At the centre of this story is Russian immigrant Jupiter Jones (Kunis), a cleaner who lives with her extended family in Chicago. Turns out, Jones isn't just your average cleaner. Thanks to her genetic profile she's regarded as the reincarnation of the Abrasax family matriarch, a powerful family who run a profitable business "harvesting humans" for an elixir that keeps them young.
Her newly acquired children are a problem, particularly her rather evil and profit-driven eldest son Balem Abrasax (Redmayne), who "owns" Earth and is not impressed at the prospect of the fate of its billions of humans reverting to Jones when she claims her title.
That's if her kids don't kill her first.
Luckily for this Cinderella, a prince arrives in the form of genetically engineered ex-military hunter Caine Wise, played by Channing Tatum. Unfortunately for Mila Kunis, Tatum - in the Luke Skywalker role, and with Sean Bean as his Han Solo - steals the show.

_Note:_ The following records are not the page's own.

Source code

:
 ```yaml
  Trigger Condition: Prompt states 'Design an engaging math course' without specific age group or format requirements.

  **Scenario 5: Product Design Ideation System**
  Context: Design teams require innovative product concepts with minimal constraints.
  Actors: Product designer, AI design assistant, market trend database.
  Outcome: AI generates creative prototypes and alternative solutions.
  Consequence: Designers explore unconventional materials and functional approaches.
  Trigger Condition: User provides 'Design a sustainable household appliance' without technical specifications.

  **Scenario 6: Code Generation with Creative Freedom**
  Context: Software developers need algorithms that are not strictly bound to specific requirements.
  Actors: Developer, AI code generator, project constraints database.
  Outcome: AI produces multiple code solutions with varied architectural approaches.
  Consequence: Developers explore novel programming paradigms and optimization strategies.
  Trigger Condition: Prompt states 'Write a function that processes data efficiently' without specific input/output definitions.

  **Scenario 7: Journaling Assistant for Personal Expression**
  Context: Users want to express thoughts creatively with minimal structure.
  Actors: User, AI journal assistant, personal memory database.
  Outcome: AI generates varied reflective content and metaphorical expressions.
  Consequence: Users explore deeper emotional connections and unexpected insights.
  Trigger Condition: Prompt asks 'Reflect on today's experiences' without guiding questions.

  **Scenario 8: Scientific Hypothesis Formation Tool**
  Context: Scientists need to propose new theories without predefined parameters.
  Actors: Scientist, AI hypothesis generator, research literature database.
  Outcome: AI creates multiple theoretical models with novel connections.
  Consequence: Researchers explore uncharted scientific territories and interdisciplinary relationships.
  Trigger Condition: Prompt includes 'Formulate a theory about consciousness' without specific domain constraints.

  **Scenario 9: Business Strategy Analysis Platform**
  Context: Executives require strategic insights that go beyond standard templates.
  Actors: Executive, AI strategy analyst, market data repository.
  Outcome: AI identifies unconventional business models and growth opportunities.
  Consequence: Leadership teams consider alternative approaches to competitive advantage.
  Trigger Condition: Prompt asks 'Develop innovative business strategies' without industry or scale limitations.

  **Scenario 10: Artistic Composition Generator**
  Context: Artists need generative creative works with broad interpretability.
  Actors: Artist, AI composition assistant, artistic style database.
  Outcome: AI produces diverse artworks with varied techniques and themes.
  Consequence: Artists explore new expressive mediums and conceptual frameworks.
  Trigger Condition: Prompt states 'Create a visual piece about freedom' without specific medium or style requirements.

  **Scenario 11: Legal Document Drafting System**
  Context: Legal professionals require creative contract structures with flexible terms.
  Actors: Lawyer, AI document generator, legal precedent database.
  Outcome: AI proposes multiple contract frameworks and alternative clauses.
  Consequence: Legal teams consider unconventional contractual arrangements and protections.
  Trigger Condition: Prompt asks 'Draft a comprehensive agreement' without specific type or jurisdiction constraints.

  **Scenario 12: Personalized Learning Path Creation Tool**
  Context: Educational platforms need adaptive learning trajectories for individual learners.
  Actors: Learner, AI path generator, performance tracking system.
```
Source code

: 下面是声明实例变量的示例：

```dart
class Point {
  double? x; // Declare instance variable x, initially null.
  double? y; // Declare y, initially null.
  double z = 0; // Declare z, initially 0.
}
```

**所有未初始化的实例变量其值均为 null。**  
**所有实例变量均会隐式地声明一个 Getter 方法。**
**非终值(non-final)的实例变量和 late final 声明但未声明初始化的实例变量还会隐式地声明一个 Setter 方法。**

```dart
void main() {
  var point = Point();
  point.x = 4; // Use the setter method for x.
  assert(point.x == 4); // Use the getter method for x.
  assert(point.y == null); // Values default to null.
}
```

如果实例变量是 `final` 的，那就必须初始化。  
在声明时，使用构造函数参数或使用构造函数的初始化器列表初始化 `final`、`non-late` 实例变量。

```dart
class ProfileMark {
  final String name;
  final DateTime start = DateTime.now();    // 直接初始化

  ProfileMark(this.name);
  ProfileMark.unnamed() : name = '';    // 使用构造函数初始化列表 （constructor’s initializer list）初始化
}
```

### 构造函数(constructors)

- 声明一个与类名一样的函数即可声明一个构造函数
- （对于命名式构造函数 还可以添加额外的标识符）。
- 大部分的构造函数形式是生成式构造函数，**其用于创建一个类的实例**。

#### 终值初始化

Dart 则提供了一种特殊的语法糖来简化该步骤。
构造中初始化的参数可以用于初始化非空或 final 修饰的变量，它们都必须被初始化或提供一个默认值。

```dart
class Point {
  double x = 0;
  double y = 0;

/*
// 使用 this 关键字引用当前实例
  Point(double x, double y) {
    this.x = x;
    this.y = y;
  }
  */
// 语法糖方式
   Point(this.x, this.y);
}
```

It's not entirely Kunis' fault - the Wachowskis have given us a heroine who fails to impress with her intellect, resourcefulness, or physical ability to "kick butt". She relies on Caine to save her time and time again, and when there's a chance to reflect on being galactic royalty or farming humans, she spends the time trying to seduce Caine.
This makes Jupiter Ascending feel like a daytime soap in space, and the longer it goes on the worse it gets, which is a shame, because no one conjures up mindblowing architectural galactic worlds like the Wachowskis.
Cast: Mila Kunis, Channing Tatum, Eddie Redmayne
Director: Andy Wachowski, Lana Wachowski
Running Time: 127 mins
Rating: M (Violence)
Verdict: Visually stunning but lacklustre narrative lets this sci-fi down.